• ASSIGNED TASK:
Reproduce each line of the data word for word, keeping every line in its original order.

Data excerpts:
========================================================================

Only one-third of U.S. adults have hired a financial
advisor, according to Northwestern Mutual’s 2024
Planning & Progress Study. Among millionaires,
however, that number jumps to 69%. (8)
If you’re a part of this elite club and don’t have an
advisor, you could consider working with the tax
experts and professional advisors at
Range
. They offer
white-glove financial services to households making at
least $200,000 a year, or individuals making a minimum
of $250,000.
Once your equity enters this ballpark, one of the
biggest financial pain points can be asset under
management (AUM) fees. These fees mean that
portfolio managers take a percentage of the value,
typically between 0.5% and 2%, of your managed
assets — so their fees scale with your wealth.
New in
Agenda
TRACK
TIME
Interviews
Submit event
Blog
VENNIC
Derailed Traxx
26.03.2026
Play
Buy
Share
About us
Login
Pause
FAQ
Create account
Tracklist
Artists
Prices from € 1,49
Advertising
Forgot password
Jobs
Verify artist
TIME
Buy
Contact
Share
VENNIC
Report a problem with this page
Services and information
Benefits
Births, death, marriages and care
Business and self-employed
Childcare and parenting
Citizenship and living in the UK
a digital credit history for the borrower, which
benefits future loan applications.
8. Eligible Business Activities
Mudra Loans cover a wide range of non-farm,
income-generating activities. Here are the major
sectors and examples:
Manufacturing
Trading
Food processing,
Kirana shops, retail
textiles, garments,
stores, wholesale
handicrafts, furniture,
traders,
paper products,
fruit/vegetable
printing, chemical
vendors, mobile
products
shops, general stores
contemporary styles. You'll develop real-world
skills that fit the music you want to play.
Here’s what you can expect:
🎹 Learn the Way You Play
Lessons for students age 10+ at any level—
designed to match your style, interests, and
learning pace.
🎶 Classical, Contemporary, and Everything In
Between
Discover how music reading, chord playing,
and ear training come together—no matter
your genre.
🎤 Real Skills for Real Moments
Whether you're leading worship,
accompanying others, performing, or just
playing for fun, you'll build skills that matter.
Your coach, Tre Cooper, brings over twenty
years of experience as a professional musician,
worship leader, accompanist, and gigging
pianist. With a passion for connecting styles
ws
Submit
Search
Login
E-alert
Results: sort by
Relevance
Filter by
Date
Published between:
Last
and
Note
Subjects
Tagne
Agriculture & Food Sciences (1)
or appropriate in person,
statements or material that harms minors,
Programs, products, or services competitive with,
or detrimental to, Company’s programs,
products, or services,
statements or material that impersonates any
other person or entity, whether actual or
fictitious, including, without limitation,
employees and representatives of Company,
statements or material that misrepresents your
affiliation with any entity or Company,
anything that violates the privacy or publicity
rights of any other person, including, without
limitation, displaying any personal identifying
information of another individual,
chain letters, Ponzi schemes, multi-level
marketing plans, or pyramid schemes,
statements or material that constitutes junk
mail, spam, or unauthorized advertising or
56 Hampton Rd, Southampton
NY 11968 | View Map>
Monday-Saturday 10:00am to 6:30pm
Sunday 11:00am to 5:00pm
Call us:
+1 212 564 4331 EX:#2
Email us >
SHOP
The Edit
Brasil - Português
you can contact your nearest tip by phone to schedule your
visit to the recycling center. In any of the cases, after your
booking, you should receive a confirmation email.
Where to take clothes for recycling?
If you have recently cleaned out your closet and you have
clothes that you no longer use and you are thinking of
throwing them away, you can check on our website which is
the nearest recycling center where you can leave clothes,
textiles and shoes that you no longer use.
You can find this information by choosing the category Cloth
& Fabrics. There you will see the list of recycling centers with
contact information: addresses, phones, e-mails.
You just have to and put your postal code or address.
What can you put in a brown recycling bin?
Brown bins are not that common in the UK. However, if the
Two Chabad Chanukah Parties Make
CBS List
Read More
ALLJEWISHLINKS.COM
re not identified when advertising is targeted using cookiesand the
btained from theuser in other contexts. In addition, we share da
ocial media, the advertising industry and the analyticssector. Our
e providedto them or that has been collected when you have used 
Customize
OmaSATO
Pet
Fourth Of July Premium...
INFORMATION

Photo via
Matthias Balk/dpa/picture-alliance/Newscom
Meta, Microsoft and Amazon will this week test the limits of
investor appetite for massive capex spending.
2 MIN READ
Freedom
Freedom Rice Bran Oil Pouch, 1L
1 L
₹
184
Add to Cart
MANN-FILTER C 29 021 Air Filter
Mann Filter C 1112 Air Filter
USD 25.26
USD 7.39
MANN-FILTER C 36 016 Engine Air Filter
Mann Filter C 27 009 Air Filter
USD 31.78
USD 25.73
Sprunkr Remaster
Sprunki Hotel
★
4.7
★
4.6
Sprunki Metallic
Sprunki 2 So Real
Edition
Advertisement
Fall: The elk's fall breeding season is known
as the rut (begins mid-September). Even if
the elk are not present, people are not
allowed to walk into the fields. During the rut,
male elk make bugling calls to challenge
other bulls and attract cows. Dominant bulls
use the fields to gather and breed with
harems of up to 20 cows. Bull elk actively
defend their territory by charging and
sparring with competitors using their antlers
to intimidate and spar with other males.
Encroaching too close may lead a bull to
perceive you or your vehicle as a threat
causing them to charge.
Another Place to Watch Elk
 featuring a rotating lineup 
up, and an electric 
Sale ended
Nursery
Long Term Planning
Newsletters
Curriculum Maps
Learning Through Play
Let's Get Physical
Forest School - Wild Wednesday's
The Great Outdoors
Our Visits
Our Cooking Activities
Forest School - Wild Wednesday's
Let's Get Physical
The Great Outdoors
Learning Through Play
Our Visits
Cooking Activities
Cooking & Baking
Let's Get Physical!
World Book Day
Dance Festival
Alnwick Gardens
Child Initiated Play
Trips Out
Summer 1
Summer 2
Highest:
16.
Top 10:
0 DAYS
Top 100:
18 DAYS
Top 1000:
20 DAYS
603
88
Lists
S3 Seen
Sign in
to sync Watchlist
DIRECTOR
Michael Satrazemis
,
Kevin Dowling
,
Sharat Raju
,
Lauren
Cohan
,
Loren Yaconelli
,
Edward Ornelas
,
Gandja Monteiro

========================================================================

• SOLVED PROBLEM:
Only one-third of U.S. adults have hired a financial
advisor, according to Northwestern Mutual’s 2024
Planning & Progress Study. Among millionaires,
however, that number jumps to 69%. (8)
If you’re a part of this elite club and don’t have an
advisor, you could consider working with the tax
experts and professional advisors at
Range
. They offer
white-glove financial services to households making at
least $200,000 a year, or individuals making a minimum
of $250,000.
Once your equity enters this ballpark, one of the
biggest financial pain points can be asset under
management (AUM) fees. These fees mean that
portfolio managers take a percentage of the value,
typically between 0.5% and 2%, of your managed
assets — so their fees scale with your wealth.
New in
Agenda
TRACK
TIME
Interviews
Submit event
Blog
VENNIC
Derailed Traxx
26.03.2026
Play
Buy
Share
About us
Login
Pause
FAQ
Create account
Tracklist
Artists
Prices from € 1,49
Advertising
Forgot password
Jobs
Verify artist
TIME
Buy
Contact
Share
VENNIC
Report a problem with this page
Services and information
Benefits
Births, death, marriages and care
Business and self-employed
Childcare and parenting
Citizenship and living in the UK
a digital credit history for the borrower, which
benefits future loan applications.
8. Eligible Business Activities
Mudra Loans cover a wide range of non-farm,
income-generating activities. Here are the major
sectors and examples:
Manufacturing
Trading
Food processing,
Kirana shops, retail
textiles, garments,
stores, wholesale
handicrafts, furniture,
traders,
paper products,
fruit/vegetable
printing, chemical
vendors, mobile
products
shops, general stores
contemporary styles. You'll develop real-world
skills that fit the music you want to play.
Here’s what you can expect:
🎹 Learn the Way You Play
Lessons for students age 10+ at any level—
designed to match your style, interests, and
learning pace.
🎶 Classical, Contemporary, and Everything In
Between
Discover how music reading, chord playing,
and ear training come together—no matter
your genre.
🎤 Real Skills for Real Moments
Whether you're leading worship,
accompanying others, performing, or just
playing for fun, you'll build skills that matter.
Your coach, Tre Cooper, brings over twenty
years of experience as a professional musician,
worship leader, accompanist, and gigging
pianist. With a passion for connecting styles
ws
Submit
Search
Login
E-alert
Results: sort by
Relevance
Filter by
Date
Published between:
Last
and
Note
Subjects
Tagne
Agriculture & Food Sciences (1)
or appropriate in person,
statements or material that harms minors,
Programs, products, or services competitive with,
or detrimental to, Company’s programs,
products, or services,
statements or material that impersonates any
other person or entity, whether actual or
fictitious, including, without limitation,
employees and representatives of Company,
statements or material that misrepresents your
affiliation with any entity or Company,
anything that violates the privacy or publicity
rights of any other person, including, without
limitation, displaying any personal identifying
information of another individual,
chain letters, Ponzi schemes, multi-level
marketing plans, or pyramid schemes,
statements or material that constitutes junk
mail, spam, or unauthorized advertising or
56 Hampton Rd, Southampton
NY 11968 | View Map>
Monday-Saturday 10:00am to 6:30pm
Sunday 11:00am to 5:00pm
Call us:
+1 212 564 4331 EX:#2
Email us >
SHOP
The Edit
Brasil - Português
you can contact your nearest tip by phone to schedule your
visit to the recycling center. In any of the cases, after your
booking, you should receive a confirmation email.
Where to take clothes for recycling?
If you have recently cleaned out your closet and you have
clothes that you no longer use and you are thinking of
throwing them away, you can check on our website which is
the nearest recycling center where you can leave clothes,
textiles and shoes that you no longer use.
You can find this information by choosing the category Cloth
& Fabrics. There you will see the list of recycling centers with
contact information: addresses, phones, e-mails.
You just have to and put your postal code or address.
What can you put in a brown recycling bin?
Brown bins are not that common in the UK. However, if the
Two Chabad Chanukah Parties Make
CBS List
Read More
ALLJEWISHLINKS.COM
re not identified when advertising is targeted using cookiesand the
btained from theuser in other contexts. In addition, we share da
ocial media, the advertising industry and the analyticssector. Our
e providedto them or that has been collected when you have used 
Customize
OmaSATO
Pet
Fourth Of July Premium...
INFORMATION

Photo via
Matthias Balk/dpa/picture-alliance/Newscom
Meta, Microsoft and Amazon will this week test the limits of
investor appetite for massive capex spending.
2 MIN READ
Freedom
Freedom Rice Bran Oil Pouch, 1L
1 L
₹
184
Add to Cart
MANN-FILTER C 29 021 Air Filter
Mann Filter C 1112 Air Filter
USD 25.26
USD 7.39
MANN-FILTER C 36 016 Engine Air Filter
Mann Filter C 27 009 Air Filter
USD 31.78
USD 25.73
Sprunkr Remaster
Sprunki Hotel
★
4.7
★
4.6
Sprunki Metallic
Sprunki 2 So Real
Edition
Advertisement
Fall: The elk's fall breeding season is known
as the rut (begins mid-September). Even if
the elk are not present, people are not
allowed to walk into the fields. During the rut,
male elk make bugling calls to challenge
other bulls and attract cows. Dominant bulls
use the fields to gather and breed with
harems of up to 20 cows. Bull elk actively
defend their territory by charging and
sparring with competitors using their antlers
to intimidate and spar with other males.
Encroaching too close may lead a bull to
perceive you or your vehicle as a threat
causing them to charge.
Another Place to Watch Elk
 featuring a rotating lineup 
up, and an electric 
Sale ended
Nursery
Long Term Planning
Newsletters
Curriculum Maps
Learning Through Play
Let's Get Physical
Forest School - Wild Wednesday's
The Great Outdoors
Our Visits
Our Cooking Activities
Forest School - Wild Wednesday's
Let's Get Physical
The Great Outdoors
Learning Through Play
Our Visits
Cooking Activities
Cooking & Baking
Let's Get Physical!
World Book Day
Dance Festival
Alnwick Gardens
Child Initiated Play
Trips Out
Summer 1
Summer 2
Highest:
16.
Top 10:
0 DAYS
Top 100:
18 DAYS
Top 1000:
20 DAYS
603
88
Lists
S3 Seen
Sign in
to sync Watchlist
DIRECTOR
Michael Satrazemis
,
Kevin Dowling
,
Sharat Raju
,
Lauren
Cohan
,
Loren Yaconelli
,
Edward Ornelas
,
Gandja Monteiro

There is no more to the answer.